*** EXERCISE DATA ***

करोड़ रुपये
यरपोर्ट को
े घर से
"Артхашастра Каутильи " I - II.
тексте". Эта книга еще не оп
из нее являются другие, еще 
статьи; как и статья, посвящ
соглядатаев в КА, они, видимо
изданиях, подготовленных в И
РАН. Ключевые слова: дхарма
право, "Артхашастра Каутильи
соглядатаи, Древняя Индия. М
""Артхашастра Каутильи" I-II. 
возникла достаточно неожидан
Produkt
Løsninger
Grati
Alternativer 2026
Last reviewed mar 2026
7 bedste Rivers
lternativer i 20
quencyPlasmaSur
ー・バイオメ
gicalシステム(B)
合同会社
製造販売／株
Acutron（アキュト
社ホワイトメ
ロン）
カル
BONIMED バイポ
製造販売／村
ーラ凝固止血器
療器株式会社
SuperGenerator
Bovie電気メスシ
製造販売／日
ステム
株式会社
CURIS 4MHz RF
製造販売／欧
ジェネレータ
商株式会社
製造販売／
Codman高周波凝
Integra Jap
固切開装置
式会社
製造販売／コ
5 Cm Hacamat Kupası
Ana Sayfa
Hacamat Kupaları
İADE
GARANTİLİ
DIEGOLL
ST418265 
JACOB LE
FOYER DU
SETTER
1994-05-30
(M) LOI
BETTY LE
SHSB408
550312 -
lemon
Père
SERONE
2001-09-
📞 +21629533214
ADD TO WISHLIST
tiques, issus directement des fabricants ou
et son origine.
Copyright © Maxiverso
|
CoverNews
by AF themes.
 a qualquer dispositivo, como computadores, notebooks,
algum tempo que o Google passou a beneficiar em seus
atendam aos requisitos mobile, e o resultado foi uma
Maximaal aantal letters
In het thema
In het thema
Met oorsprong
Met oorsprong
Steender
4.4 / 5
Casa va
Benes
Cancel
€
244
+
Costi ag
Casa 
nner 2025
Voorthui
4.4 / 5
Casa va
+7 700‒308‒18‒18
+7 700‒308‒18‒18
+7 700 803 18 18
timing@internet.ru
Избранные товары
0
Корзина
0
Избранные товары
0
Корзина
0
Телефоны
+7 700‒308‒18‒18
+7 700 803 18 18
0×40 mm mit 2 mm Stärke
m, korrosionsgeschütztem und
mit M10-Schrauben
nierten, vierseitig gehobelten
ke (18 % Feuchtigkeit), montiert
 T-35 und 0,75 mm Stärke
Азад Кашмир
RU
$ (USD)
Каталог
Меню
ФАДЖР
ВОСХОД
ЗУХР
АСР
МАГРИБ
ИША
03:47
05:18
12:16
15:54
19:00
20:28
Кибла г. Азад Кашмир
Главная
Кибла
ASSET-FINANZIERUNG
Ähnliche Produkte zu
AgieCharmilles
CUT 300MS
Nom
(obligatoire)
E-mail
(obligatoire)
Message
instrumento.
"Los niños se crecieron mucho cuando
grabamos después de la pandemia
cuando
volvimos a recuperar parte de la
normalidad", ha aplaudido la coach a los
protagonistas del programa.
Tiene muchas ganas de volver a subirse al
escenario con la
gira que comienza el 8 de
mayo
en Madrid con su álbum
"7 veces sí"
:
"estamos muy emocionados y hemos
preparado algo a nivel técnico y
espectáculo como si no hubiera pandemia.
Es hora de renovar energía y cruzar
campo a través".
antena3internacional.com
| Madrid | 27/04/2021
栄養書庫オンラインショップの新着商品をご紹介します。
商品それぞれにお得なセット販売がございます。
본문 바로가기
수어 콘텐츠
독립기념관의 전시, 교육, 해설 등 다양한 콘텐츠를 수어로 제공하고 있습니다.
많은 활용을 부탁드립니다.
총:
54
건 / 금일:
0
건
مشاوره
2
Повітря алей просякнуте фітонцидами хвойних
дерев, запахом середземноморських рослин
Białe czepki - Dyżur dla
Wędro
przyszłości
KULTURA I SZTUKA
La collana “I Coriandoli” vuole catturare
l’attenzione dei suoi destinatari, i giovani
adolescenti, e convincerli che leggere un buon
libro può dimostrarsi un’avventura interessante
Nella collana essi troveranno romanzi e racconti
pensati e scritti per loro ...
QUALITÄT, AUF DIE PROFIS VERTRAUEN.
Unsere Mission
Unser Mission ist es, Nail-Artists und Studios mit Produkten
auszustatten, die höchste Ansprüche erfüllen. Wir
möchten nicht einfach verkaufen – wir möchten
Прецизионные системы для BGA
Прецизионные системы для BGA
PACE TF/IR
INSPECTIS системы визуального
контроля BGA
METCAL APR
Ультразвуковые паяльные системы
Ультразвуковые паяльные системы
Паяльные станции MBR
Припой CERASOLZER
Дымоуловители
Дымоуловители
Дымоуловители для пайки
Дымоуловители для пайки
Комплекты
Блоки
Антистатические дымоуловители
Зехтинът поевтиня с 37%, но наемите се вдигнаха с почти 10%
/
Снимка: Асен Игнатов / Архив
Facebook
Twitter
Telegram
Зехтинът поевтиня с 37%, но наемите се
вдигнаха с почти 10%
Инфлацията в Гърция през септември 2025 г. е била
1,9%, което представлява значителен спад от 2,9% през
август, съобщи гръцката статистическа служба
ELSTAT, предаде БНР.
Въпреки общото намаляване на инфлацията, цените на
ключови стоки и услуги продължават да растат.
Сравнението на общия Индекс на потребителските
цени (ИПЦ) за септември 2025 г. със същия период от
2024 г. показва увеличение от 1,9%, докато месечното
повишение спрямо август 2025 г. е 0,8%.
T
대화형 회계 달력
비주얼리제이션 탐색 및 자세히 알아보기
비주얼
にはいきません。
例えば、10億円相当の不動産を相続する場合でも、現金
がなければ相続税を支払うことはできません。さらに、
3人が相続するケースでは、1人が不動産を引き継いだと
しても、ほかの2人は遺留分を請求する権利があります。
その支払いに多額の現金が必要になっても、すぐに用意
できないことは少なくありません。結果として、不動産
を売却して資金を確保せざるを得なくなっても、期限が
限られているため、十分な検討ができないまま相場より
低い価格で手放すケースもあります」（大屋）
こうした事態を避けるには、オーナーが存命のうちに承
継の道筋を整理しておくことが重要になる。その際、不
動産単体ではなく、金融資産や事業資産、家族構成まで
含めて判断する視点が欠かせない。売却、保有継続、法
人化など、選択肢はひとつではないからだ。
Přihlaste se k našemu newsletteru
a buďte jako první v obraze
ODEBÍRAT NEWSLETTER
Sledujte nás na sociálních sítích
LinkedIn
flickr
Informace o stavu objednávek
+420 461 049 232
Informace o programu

*** End of EXERCISE DATA ***

WORK INSTRUCTIONS | Copy the data above exactly. Every line must be included.

SOLUTION TO THIS EXERCISE |
करोड़ रुपये
यरपोर्ट को
े घर से
"Артхашастра Каутильи " I - II.
тексте". Эта книга еще не оп
из нее являются другие, еще 
статьи; как и статья, посвящ
соглядатаев в КА, они, видимо
изданиях, подготовленных в И
РАН. Ключевые слова: дхарма
право, "Артхашастра Каутильи
соглядатаи, Древняя Индия. М
""Артхашастра Каутильи" I-II. 
возникла достаточно неожидан
Produkt
Løsninger
Grati
Alternativer 2026
Last reviewed mar 2026
7 bedste Rivers
lternativer i 20
quencyPlasmaSur
ー・バイオメ
gicalシステム(B)
合同会社
製造販売／株
Acutron（アキュト
社ホワイトメ
ロン）
カル
BONIMED バイポ
製造販売／村
ーラ凝固止血器
療器株式会社
SuperGenerator
Bovie電気メスシ
製造販売／日
ステム
株式会社
CURIS 4MHz RF
製造販売／欧
ジェネレータ
商株式会社
製造販売／
Codman高周波凝
Integra Jap
固切開装置
式会社
製造販売／コ
5 Cm Hacamat Kupası
Ana Sayfa
Hacamat Kupaları
İADE
GARANTİLİ
DIEGOLL
ST418265 
JACOB LE
FOYER DU
SETTER
1994-05-30
(M) LOI
BETTY LE
SHSB408
550312 -
lemon
Père
SERONE
2001-09-
📞 +21629533214
ADD TO WISHLIST
tiques, issus directement des fabricants ou
et son origine.
Copyright © Maxiverso
|
CoverNews
by AF themes.
 a qualquer dispositivo, como computadores, notebooks,
algum tempo que o Google passou a beneficiar em seus
atendam aos requisitos mobile, e o resultado foi uma
Maximaal aantal letters
In het thema
In het thema
Met oorsprong
Met oorsprong
Steender
4.4 / 5
Casa va
Benes
Cancel
€
244
+
Costi ag
Casa 
nner 2025
Voorthui
4.4 / 5
Casa va
+7 700‒308‒18‒18
+7 700‒308‒18‒18
+7 700 803 18 18
timing@internet.ru
Избранные товары
0
Корзина
0
Избранные товары
0
Корзина
0
Телефоны
+7 700‒308‒18‒18
+7 700 803 18 18
0×40 mm mit 2 mm Stärke
m, korrosionsgeschütztem und
mit M10-Schrauben
nierten, vierseitig gehobelten
ke (18 % Feuchtigkeit), montiert
 T-35 und 0,75 mm Stärke
Азад Кашмир
RU
$ (USD)
Каталог
Меню
ФАДЖР
ВОСХОД
ЗУХР
АСР
МАГРИБ
ИША
03:47
05:18
12:16
15:54
19:00
20:28
Кибла г. Азад Кашмир
Главная
Кибла
ASSET-FINANZIERUNG
Ähnliche Produkte zu
AgieCharmilles
CUT 300MS
Nom
(obligatoire)
E-mail
(obligatoire)
Message
instrumento.
"Los niños se crecieron mucho cuando
grabamos después de la pandemia
cuando
volvimos a recuperar parte de la
normalidad", ha aplaudido la coach a los
protagonistas del programa.
Tiene muchas ganas de volver a subirse al
escenario con la
gira que comienza el 8 de
mayo
en Madrid con su álbum
"7 veces sí"
:
"estamos muy emocionados y hemos
preparado algo a nivel técnico y
espectáculo como si no hubiera pandemia.
Es hora de renovar energía y cruzar
campo a través".
antena3internacional.com
| Madrid | 27/04/2021
栄養書庫オンラインショップの新着商品をご紹介します。
商品それぞれにお得なセット販売がございます。
본문 바로가기
수어 콘텐츠
독립기념관의 전시, 교육, 해설 등 다양한 콘텐츠를 수어로 제공하고 있습니다.
많은 활용을 부탁드립니다.
총:
54
건 / 금일:
0
건
مشاوره
2
Повітря алей просякнуте фітонцидами хвойних
дерев, запахом середземноморських рослин
Białe czepki - Dyżur dla
Wędro
przyszłości
KULTURA I SZTUKA
La collana “I Coriandoli” vuole catturare
l’attenzione dei suoi destinatari, i giovani
adolescenti, e convincerli che leggere un buon
libro può dimostrarsi un’avventura interessante
Nella collana essi troveranno romanzi e racconti
pensati e scritti per loro ...
QUALITÄT, AUF DIE PROFIS VERTRAUEN.
Unsere Mission
Unser Mission ist es, Nail-Artists und Studios mit Produkten
auszustatten, die höchste Ansprüche erfüllen. Wir
möchten nicht einfach verkaufen – wir möchten
Прецизионные системы для BGA
Прецизионные системы для BGA
PACE TF/IR
INSPECTIS системы визуального
контроля BGA
METCAL APR
Ультразвуковые паяльные системы
Ультразвуковые паяльные системы
Паяльные станции MBR
Припой CERASOLZER
Дымоуловители
Дымоуловители
Дымоуловители для пайки
Дымоуловители для пайки
Комплекты
Блоки
Антистатические дымоуловители
Зехтинът поевтиня с 37%, но наемите се вдигнаха с почти 10%
/
Снимка: Асен Игнатов / Архив
Facebook
Twitter
Telegram
Зехтинът поевтиня с 37%, но наемите се
вдигнаха с почти 10%
Инфлацията в Гърция през септември 2025 г. е била
1,9%, което представлява значителен спад от 2,9% през
август, съобщи гръцката статистическа служба
ELSTAT, предаде БНР.
Въпреки общото намаляване на инфлацията, цените на
ключови стоки и услуги продължават да растат.
Сравнението на общия Индекс на потребителските
цени (ИПЦ) за септември 2025 г. със същия период от
2024 г. показва увеличение от 1,9%, докато месечното
повишение спрямо август 2025 г. е 0,8%.
T
대화형 회계 달력
비주얼리제이션 탐색 및 자세히 알아보기
비주얼
にはいきません。
例えば、10億円相当の不動産を相続する場合でも、現金
がなければ相続税を支払うことはできません。さらに、
3人が相続するケースでは、1人が不動産を引き継いだと
しても、ほかの2人は遺留分を請求する権利があります。
その支払いに多額の現金が必要になっても、すぐに用意
できないことは少なくありません。結果として、不動産
を売却して資金を確保せざるを得なくなっても、期限が
限られているため、十分な検討ができないまま相場より
低い価格で手放すケースもあります」（大屋）
こうした事態を避けるには、オーナーが存命のうちに承
継の道筋を整理しておくことが重要になる。その際、不
動産単体ではなく、金融資産や事業資産、家族構成まで
含めて判断する視点が欠かせない。売却、保有継続、法
人化など、選択肢はひとつではないからだ。
Přihlaste se k našemu newsletteru
a buďte jako první v obraze
ODEBÍRAT NEWSLETTER
Sledujte nás na sociálních sítích
LinkedIn
flickr
Informace o stavu objednávek
+420 461 049 232
Informace o programu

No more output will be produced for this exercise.